- _Extracted data_
● ● ● ● ●

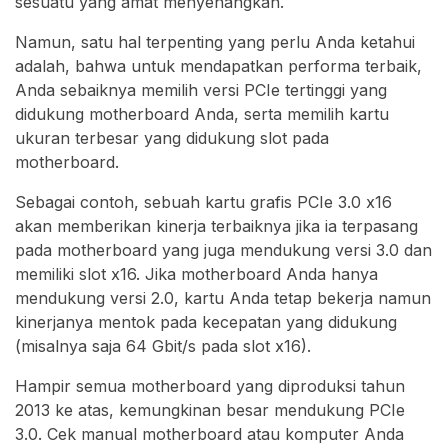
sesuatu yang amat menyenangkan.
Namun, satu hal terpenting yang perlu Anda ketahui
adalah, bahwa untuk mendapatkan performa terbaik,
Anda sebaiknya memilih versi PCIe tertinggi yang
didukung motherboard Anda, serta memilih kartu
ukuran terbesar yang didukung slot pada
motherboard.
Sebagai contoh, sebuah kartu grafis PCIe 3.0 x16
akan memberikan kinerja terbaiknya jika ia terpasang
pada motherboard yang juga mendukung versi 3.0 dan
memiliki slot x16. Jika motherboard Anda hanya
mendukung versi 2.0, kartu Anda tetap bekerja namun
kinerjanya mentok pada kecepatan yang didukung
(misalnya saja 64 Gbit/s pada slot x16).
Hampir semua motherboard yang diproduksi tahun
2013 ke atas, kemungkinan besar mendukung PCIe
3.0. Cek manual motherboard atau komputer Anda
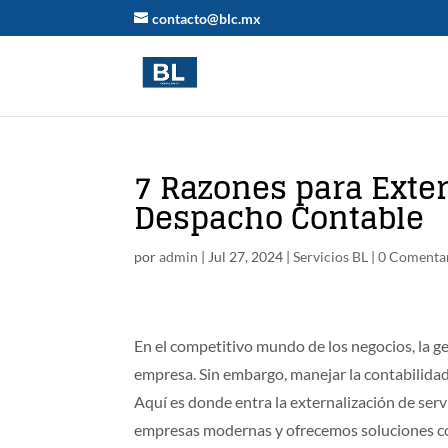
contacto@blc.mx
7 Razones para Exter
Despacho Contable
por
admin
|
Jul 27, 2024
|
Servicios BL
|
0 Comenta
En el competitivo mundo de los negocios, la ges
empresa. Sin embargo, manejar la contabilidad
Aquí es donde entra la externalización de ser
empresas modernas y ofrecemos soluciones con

● ● ● ● ●

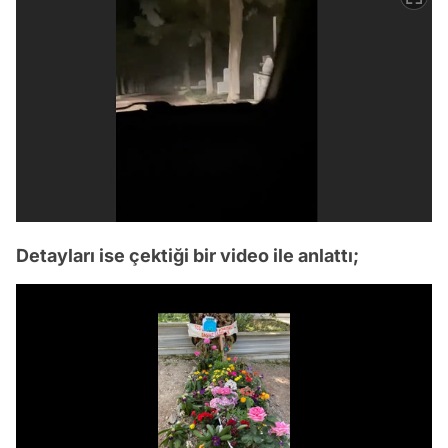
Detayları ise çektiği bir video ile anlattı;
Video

● ● ● ● ●

- _Prompt_
Copy out every line from the records that has the word "memilih".

- _Written answer_
Anda sebaiknya memilih versi PCIe tertinggi yang
didukung motherboard Anda, serta memilih kartu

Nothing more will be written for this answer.